=== Your task ===
For each line below that holds the word "lines", make a copy.

=== Records contained in a dataset ===
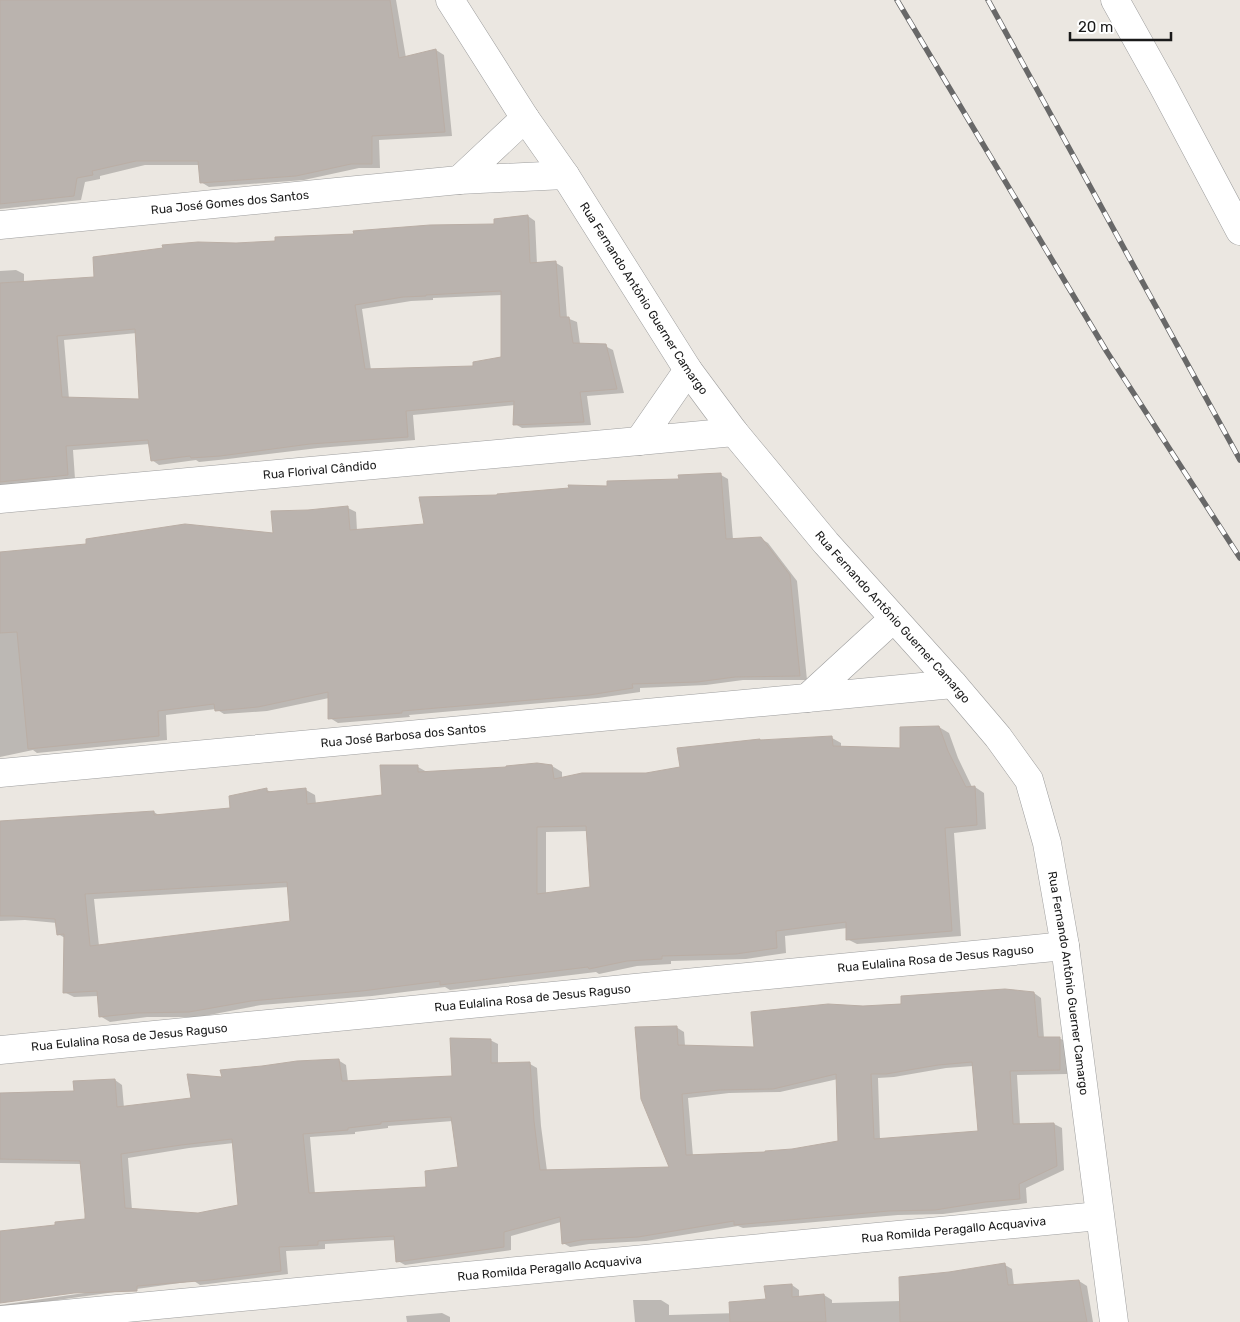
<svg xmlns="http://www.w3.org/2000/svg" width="1240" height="1322" viewBox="0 0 1240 1322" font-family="Rubik,sans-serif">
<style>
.shadow{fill:#0003;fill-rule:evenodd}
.building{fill:#bab3ae;stroke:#baaea5;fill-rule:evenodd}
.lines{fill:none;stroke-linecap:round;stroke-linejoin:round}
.minor-casing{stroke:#9e9e9e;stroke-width:29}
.minor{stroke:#fff;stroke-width:28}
.rail-casing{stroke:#686868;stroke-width:5.5}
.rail{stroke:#fff;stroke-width:4;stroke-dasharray:11;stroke-linecap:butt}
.labels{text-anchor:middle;stroke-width:4;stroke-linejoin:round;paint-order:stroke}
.street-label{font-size:12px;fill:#1a1a1a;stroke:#fff}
</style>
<rect width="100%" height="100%" fill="#ebe7e1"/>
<path class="shadow" d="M0,0H396L406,58L436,50L444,55L452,136L379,140L380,168H359L304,180L209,187L201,182L200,165H145L100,176V179L85,182L81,200L0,209Z
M528,216L535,221L537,264L556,263L563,267L567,318L577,322L580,344L605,346L613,350L624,393L587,396L591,425L522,428L515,424V405L413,415L415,440L318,448L228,459L199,462L196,460L159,465L152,460L150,444L73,450L75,479L0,485V271L16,270L24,274V283L96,278L236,245L496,225ZM502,295V358L474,367L371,370L362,309L411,301L433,300V298ZM137,333L140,400L69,399L64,340Z
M721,475L728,479L733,539L760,538L768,543L797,581L807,680H743L706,685L640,688V692L598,698L409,715L410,717L338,723L330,718L329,698L267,711L224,714L216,709L166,715L167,740L37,753L33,750L0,757V553L274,535L348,508L356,512L357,531L425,525L498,496L608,488Z
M939,727L949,733L958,758L972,787H975L984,793L986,829L954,833L961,936L857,944L847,939V928L785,936L786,953L746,959L671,961V964L637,966L599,974L596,972L450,990L445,987L372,996L261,1005L199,1017H147L110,1022L100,1016L98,996L74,997L64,992L65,938L58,934L57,923L25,920L0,921V823L154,812L160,816L231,809L230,797L267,790L273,793L306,790L315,795L316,804L383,796L418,767L427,772L552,766L562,772V778L646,774L832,738L841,743V748L901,749ZM588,831L592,888L546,894V832ZM289,887L292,922L99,946L94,899Z
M1034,993L1041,998L1044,1038H1059L1067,1042V1074L1017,1075L1020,1125L1054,1124L1062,1128L1064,1170L1026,1188L1027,1203L943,1214L898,1215L743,1228L738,1226L646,1241L589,1244L570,1247L563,1243L561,1222L511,1236V1250L405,1265L398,1261L396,1240L325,1244V1249L286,1251L288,1274L200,1285L194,1281L0,1308V1305L197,1277L0,1302V1232L57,1226L86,1220L82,1164L0,1163V1095L75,1092L115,1080L122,1085L124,1108L192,1099L223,1079L338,1060L346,1065L348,1082L453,1078L490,1040L498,1044V1064H530L537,1068L541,1126L547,1171L671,1168L676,1027L684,1032L685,1046L756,1048L863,1007ZM973,1066L980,1132L880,1140L878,1078L894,1077L946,1068ZM838,1079L840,1142L793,1151L693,1156L688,1098L729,1093L780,1092ZM453,1121L460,1168L427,1188L315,1194L310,1137L355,1134V1132L388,1128V1126ZM234,1143L239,1206L198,1214L132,1210L128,1158L189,1148Z
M1005,1265L1012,1269L1014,1286L1079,1281L1087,1286L1093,1322H635L633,1300H661L669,1305V1315L769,1312L792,1285L799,1290V1297L824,1295L832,1300V1303L901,1301L950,1273Z
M442,1313L450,1317V1322H407L406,1316Z"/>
<path class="building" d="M0,0H390L399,58L436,49L445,132L372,136V164H351L296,176L200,183L198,161H136L92,171L93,175L77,178L74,196L0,204Z
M528,215L530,263L556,261L560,317H569L573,343L606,344L617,389L580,392L584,422L513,425L514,401L406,411L408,437L310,444L220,456L191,458L190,456L151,461L148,440L66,446L68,475L0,482V283L94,277L93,257L163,248L162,245L198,242L236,243L275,241V237L354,234L353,231L430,225L494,224V219ZM501,291V357L473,362V366L365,369L355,305L403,297L426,296V295ZM135,329L139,399L62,397L57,336Z
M721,473L726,539L761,537L790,575L800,676L735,677L697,682L632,684L633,688L589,695L402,711V713L328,719V692L258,707L215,711L214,704L158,711L159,736L28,749L17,632L0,633V552L86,544V539L185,524L273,533L271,511L308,510L348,506L350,530L424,524L419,497L497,495V494L569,488L568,485L607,486V481L679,479L678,475Z
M939,726L948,751L966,787L975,786L977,825L945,828L952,931L846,940V922L776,931L777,948L736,954L662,956V959L627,961L589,969L588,967L440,985V981L362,991L251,1001L189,1012L137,1013L99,1017L97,991L63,993L64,934L57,935L55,919L14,916H0V821L154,811V815L230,808L229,796L267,788V792L306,788L307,804L382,795L380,765H418V772L506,767V766L537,763L552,765L554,779L582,773H646L680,767L677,748L760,739V740L832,736L833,746L900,748V727ZM586,826L590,887L537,894V827ZM287,882L290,921L90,946L85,894Z
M1005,989L1034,992L1038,1037H1060V1070L1010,1071L1013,1124L1054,1123L1057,1166L1019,1184L1020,1199L985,1202L935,1210L889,1211L734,1225V1221L638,1237L581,1240L562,1244L560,1217L504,1232V1247L396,1262L394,1236L318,1241V1245L279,1247L281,1271L210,1280L137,1286V1291L74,1293L0,1303V1231L55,1225V1222L85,1219V1214L80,1161L0,1159V1093L74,1091L73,1081L115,1079L117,1107L191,1098L187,1074L222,1077L220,1070L262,1066L297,1061L339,1059L342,1081L452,1076L450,1038L491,1039V1063L530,1062L534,1121L540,1170L669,1167L641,1099L635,1027L677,1026L678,1045L754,1047L751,1012L828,1004L863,1006L901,1004V996ZM972,1062L978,1131L874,1139L871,1074H886L938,1065ZM836,1074L838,1141L792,1149L765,1151V1152L686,1155L682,1094L720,1090L773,1089ZM451,1117L458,1167L425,1171L426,1187L309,1193L303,1134L348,1130V1128L381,1124V1122ZM232,1139L238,1205L198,1213L125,1208L121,1154L181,1145Z
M1005,1263L1008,1285L1079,1280L1087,1322H900L899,1277L949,1272Z
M792,1284V1297L824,1294L826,1322H730L729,1302L766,1299L764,1286Z"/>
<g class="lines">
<defs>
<g id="minor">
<path id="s1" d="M450,0L525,118L565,175L688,370L734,432L826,543L953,684L998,737L1029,780L1047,843L1065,946L1114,1322"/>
<path d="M1115,0L1163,86L1240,231"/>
<path d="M525,118L459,180L565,175"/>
<path id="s2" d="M0,225L459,180"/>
<path d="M688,370L639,441L734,432"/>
<path id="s3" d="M0,499L639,441"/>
<path d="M893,619L807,698L953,684"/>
<path id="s4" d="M0,773L807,698"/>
<path id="s5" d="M0,1050L1065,946"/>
<path id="s6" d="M0,1320L1099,1216"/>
</g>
</defs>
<use href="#minor" class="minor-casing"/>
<use href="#minor" class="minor"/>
<defs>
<path id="rail" d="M897,0L1107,352L1240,558
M988,0L1240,460"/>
</defs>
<use href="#rail" class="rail-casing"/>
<use href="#rail" class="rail"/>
</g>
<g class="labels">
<g class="street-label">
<text dy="4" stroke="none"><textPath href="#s2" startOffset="231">Rua José Gomes dos Santos</textPath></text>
<text dy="4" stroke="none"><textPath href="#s1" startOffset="356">Rua Fernando Antônio Guerner Camargo</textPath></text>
<text dy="4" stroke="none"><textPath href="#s3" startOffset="321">Rua Florival Cândido</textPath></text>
<text dy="4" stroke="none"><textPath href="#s1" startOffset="761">Rua Fernando Antônio Guerner Camargo</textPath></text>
<text dy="4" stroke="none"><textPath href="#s4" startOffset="405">Rua José Barbosa dos Santos</textPath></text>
<text dy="4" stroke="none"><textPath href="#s5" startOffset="940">Rua Eulalina Rosa de Jesus Raguso</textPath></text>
<text dy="4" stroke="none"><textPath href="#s1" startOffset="1181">Rua Fernando Antônio Guerner Camargo</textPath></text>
<text dy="4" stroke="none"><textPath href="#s5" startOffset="535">Rua Eulalina Rosa de Jesus Raguso</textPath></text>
<text dy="4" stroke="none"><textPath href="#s5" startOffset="130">Rua Eulalina Rosa de Jesus Raguso</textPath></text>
<text dy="4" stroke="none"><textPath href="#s6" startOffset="958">Rua Romilda Peragallo Acquaviva</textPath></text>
<text dy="4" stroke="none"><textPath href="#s6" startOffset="552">Rua Romilda Peragallo Acquaviva</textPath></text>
</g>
</g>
<path d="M1070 32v8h101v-8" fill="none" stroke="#1a1a1a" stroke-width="2.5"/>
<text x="1078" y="32" font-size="15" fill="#1a1a1a" stroke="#ffffff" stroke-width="4" paint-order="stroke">20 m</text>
</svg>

=== Written response ===
.lines{fill:none;stroke-linecap:round;stroke-linejoin:round}
<g class="lines">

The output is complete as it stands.